Saturday, May 13, 2006

July 27, 1973
In which I do not understand myself

Here I am again, at Wing Park, writing in my Journal. I think I am facing northwest, facing the swing sets and child park part.

Why do I need to write? Life has been all right these last few weeks. Do I really miss Bob? Yes, in a way I do. When Lori came over the other day we walked around a couple of blocks and I pointed out where Bob lived. Low and behold Bob was outside when we got right in front of his house and he said, "Hi Dona".

Why don't I forget him? He is out of my life and good riddence.

Another thing I fail to understand about myself is why I am attracted to younger guys. Older guys hardly attract me at all. I am not half as attracted to Greg Purdue who came to my house especially to meet me as Iam to a guy on a commercial.
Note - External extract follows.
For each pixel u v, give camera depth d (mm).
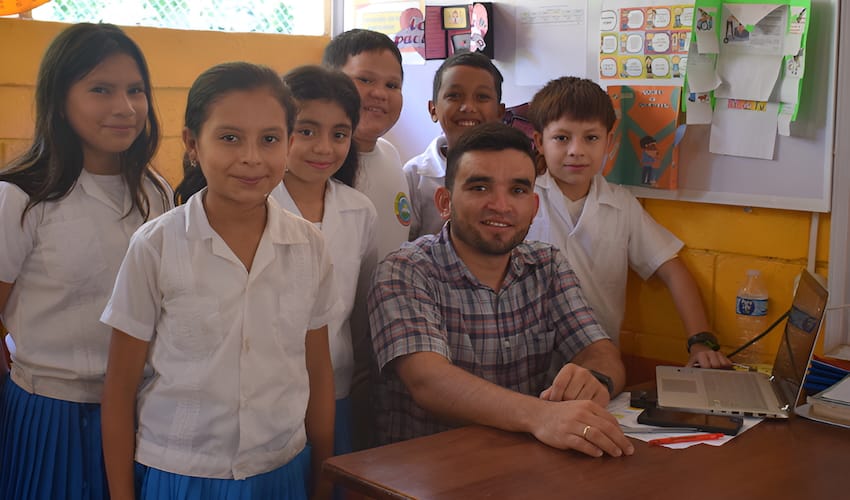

I don't know how old the commercial guy is but probably younger than myself

There is one person, quite a bit older than myself who I like. Mr Perkins, my driving instructor. I don't like him like I love him. That probably sounds corny -- but inside I know what it means. It is sort of like a clean like. When I think of him I feel refreshed, like a good cry.

I think I will move on now and read a chapter from F.S.S.

Note:
That attraction to younger guys remained with me for a long time. Most of my long-term relationships were with younger men and I married someone 9 months younger than I.